I was looking at a site today where as near as I could tell every page was marked supplemental this site up until recently had a large number of 302 leaches within its site: view.
It doesn't look like the owner of that site stands a chance.
Assuming (and I know what that does) that the problem was "duplicate content due to the 302's", how long will it take for his site to recover? Will it recover?
The unrelated urls that were once showing in site: search are gone. But, how long will dup penalties last? Are we still looking at 90 day penalties from this point on? As Dayo_UK says
steveb raises a point I am concerned with also.
If Google do sort the problems with the index will previously established sites be sandboxed.

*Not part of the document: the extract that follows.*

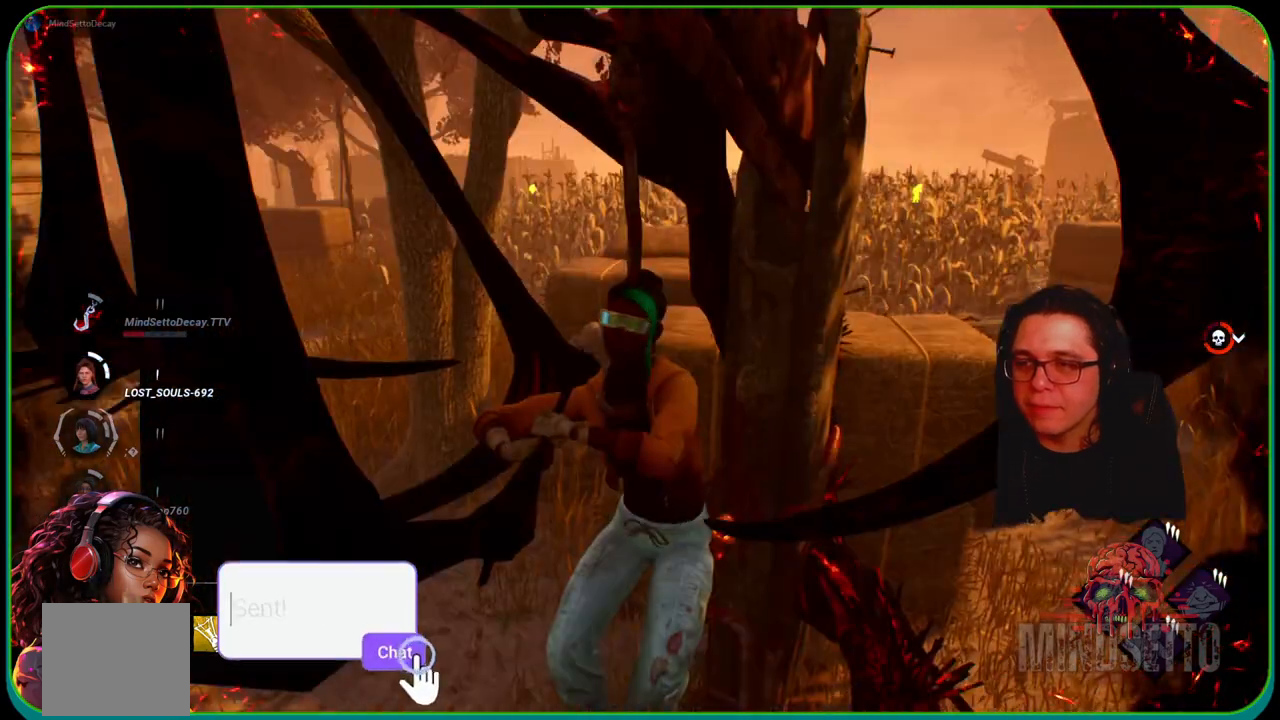
{"buttons": [], "left_stick": "right", "right_stick": "center", "events": []}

Are provisions being made to allow sites to return to the serps after being penalized for problems beyond their control? :)
If the home page is still indexed with title and description, do you still need to do a reinclusion request? Seems they will say "your site is aleady indexed"
Many, many, many webmasters have been adversly affected by recent updates also. Many of sites have went supplemental or even loosing bulk pages. Is this a short term side effect of the recent changes, 302 fixes, or should those webmasters look to their own site as the cause of the problem. Don't want to try and fix something that isn't broken.
I am also currious on old 301 redirects why new content is being cached/displayed under old the old redirected URL and not the new. Could this cause any problems?
As soon as a site gets to around 6000 plus page views it gets hijacked and killed? Nothing can ever do well in this environment and maybe this is the idea?